◆ Data under study:

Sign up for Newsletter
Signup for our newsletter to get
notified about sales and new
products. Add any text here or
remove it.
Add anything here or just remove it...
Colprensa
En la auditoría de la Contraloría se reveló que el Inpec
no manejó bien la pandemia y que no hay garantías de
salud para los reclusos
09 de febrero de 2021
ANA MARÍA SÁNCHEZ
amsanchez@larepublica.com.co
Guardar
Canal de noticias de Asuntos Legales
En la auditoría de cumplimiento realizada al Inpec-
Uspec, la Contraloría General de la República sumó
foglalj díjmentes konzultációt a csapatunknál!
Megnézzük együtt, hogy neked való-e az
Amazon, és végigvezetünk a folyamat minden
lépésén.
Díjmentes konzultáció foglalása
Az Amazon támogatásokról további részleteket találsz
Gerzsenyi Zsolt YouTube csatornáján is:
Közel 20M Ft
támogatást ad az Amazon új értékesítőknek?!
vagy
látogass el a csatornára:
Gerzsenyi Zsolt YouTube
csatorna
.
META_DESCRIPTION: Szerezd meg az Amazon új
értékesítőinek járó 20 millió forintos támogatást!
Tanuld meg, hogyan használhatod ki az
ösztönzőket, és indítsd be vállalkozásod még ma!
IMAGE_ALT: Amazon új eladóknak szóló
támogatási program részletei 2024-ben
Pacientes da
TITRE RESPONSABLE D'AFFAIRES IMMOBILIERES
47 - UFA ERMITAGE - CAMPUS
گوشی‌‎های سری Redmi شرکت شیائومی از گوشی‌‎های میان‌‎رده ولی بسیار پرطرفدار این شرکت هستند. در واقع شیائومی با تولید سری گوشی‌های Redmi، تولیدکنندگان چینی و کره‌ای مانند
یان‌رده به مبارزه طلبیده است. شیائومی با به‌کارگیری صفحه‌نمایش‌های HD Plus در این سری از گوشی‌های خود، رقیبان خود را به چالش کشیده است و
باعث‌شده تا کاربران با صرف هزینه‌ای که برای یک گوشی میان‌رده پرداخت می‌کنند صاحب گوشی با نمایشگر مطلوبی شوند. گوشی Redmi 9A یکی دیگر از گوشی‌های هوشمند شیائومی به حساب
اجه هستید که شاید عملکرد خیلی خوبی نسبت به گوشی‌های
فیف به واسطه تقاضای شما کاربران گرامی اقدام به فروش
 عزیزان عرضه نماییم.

◆ Work instruction: Beginning at the line that contains "اجه هستید که", give again every line down to the end of the material, exactly as written, and stop there.

◆ The completed task:
اجه هستید که شاید عملکرد خیلی خوبی نسبت به گوشی‌های
فیف به واسطه تقاضای شما کاربران گرامی اقدام به فروش
 عزیزان عرضه نماییم.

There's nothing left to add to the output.